A child who reads for pleasure is quietly building vocabulary, understanding how stories work, and learning to picture what they read, all the things comprehension questions test, without a single practice paper in sight. So let them read comics, football annuals, joke books, whatever lights them up. It all counts. It really does.
This is the lovely bit. Reading for pleasure feels like a break, but it’s doing the heavy lifting all the same. So when your child curls up with a book on a Sunday afternoon, that’s not them skiving off their SEAG comprehension practice. That is the practice, just the calm, sneaky kind.

Spotting the difference between “can’t” and “won’t”
When your child struggles with a comprehension question, it helps to gently work out what’s actually going on, because the fix is different each time.
- If they can’t find the answer, they may need to be shown how to go back into the text and hunt for evidence rather than answering from memory.
- If they won’t even attempt it, that’s usually overwhelm or fear of getting it wrong, and that needs reassurance and smaller steps, not more drilling.
- If they get it wrong in a rush, that’s a timing and calm issue, not a comprehension one.
You know your child best, so you’re brilliantly placed to spot which one it is. And once you know the why, the what to do becomes so much clearer.

Keep it calm, keep it short, keep it kind
Here’s what I’d love you to take from all of this. SEAG comprehension practice that’s short, calm and regular will always beat long, stressful sessions that leave everyone frazzled. Ten focused minutes where your child feels capable is worth more than an hour where they feel like they’re drowning.
Here’s the thing, the pressure is the enemy of comprehension, not the helper. A calm child reads better, thinks better and answers better. A stressed one freezes, the same way I used to.
So protect the calm. Watch for the signs of too much, the sighing, the tears, the “I can’t do this,” and when you see them, do less, not more. That’s not falling behind. That’s good parenting.

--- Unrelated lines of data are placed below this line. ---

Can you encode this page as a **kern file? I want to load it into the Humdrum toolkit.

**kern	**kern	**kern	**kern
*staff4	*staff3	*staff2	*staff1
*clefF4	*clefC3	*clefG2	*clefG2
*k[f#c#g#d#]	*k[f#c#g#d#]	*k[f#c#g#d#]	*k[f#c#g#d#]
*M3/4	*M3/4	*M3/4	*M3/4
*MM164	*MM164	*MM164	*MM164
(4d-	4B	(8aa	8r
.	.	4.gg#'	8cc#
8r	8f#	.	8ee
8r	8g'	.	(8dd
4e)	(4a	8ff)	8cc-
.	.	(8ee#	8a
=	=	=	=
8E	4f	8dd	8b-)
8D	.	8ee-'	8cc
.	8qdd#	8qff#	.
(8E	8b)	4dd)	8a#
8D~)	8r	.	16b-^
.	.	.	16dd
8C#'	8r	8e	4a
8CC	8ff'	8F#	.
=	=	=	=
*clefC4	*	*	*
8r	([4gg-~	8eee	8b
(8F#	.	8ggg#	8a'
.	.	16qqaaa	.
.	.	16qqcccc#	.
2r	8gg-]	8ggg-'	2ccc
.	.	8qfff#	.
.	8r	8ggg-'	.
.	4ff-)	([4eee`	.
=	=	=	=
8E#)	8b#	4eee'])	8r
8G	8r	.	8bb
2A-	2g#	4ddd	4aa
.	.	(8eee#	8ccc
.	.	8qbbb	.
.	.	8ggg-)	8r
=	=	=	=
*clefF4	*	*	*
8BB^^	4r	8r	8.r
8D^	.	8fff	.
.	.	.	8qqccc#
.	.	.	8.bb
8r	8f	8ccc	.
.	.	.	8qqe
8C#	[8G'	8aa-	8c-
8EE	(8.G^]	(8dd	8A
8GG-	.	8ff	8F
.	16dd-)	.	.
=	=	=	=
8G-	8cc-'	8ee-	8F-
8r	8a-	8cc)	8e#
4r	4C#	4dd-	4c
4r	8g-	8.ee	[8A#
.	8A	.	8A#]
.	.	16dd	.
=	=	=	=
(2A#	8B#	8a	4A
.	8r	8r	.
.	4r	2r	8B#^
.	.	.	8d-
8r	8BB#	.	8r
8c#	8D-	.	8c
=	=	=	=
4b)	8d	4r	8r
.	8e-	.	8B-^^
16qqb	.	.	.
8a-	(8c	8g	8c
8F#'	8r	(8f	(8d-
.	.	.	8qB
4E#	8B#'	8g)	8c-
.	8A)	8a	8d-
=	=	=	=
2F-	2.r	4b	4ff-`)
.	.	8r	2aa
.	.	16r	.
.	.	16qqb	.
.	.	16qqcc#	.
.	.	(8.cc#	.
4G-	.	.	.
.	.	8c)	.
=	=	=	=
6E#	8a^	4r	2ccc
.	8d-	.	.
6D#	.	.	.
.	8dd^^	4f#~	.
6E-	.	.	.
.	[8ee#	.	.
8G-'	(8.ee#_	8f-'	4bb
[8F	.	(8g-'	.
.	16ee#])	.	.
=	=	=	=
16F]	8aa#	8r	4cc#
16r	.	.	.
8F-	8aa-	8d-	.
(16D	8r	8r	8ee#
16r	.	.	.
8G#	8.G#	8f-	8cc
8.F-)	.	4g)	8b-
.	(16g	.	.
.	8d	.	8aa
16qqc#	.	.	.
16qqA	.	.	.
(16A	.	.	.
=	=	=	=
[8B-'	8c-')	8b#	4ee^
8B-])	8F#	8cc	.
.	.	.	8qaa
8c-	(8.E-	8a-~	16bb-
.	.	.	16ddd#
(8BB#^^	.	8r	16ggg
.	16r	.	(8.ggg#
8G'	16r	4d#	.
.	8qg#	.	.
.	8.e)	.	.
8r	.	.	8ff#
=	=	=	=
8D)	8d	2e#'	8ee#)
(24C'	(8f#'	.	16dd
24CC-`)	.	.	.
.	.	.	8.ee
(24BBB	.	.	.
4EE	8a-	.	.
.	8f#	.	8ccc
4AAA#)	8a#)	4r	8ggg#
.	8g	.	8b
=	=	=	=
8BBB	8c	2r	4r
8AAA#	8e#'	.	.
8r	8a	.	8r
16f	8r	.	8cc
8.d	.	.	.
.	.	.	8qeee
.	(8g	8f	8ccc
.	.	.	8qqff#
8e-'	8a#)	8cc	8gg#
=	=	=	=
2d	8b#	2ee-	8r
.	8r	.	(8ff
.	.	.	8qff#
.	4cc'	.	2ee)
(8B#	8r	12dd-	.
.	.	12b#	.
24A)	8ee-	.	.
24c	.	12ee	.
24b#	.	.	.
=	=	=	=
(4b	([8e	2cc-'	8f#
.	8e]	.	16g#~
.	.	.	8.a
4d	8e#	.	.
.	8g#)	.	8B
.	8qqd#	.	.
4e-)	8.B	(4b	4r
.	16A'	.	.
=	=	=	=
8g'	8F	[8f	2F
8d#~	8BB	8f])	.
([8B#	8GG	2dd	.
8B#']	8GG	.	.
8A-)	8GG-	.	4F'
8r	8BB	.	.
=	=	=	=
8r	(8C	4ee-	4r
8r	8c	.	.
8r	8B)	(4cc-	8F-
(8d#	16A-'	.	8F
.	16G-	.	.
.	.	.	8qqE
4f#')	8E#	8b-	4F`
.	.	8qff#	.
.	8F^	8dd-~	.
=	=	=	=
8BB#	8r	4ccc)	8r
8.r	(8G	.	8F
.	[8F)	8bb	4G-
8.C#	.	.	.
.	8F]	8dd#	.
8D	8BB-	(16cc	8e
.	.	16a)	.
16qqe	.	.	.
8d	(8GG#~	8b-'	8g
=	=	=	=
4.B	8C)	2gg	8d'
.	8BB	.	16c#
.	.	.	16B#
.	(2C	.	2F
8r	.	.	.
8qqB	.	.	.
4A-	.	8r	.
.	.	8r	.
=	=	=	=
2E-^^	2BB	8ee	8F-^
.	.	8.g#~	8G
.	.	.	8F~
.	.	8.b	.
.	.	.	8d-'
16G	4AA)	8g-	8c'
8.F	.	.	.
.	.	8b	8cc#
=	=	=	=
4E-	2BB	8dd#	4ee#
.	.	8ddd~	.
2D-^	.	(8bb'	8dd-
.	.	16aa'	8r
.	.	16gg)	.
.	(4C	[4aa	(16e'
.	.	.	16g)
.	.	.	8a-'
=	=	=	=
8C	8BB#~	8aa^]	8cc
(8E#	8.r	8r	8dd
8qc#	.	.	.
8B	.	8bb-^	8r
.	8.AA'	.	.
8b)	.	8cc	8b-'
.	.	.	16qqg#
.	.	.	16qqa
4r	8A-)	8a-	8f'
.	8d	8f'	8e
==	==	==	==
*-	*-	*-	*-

Want a gentle, ready-made way to start?
If everything I’ve said about starting small sounds lovely in theory but you’re not sure where to actually begin, I’ve got something that might help. My Level 1 SEAG Comprehension book is built for exactly this, short, manageable passages that build your child’s confidence one calm step at a time, so you’re not left cobbling bits together yourself or facing a scary full-length paper too soon.
Unlike a lot of SEAG practice books and booklets that throw long passages at children from day one, this one starts gently and grows with them. It does the “start smaller than you think” bit for you, which means less stress for you and a gentler start for your wee one. You can find it here.
More information on SEAG comprehension practice
If this has helped and you’d like to keep going, here are a few of my own posts plus some trusted places to read more:
8 Ways to Make Reading Comprehension More Fun
10 tips to improve children’s reading comprehension at home
Fun & Effective Reading Comprehension Activities for All Ages
5 Subtle Signs of SEAG Revision Burnout in Your Child and How to Help
The importance of reading for your child: 7 benefits of reading outside the classroom
You’ve got this
Whatever stage you’re at, please don’t worry that you’re getting it wrong. Comprehension is a skill that grows slowly, with reading, with reassurance and with time. Your child will get there, and they’ll get there far quicker if the journey is calm. Short, calm and kind.
That’s the whole secret to SEAG comprehension practice that actually works.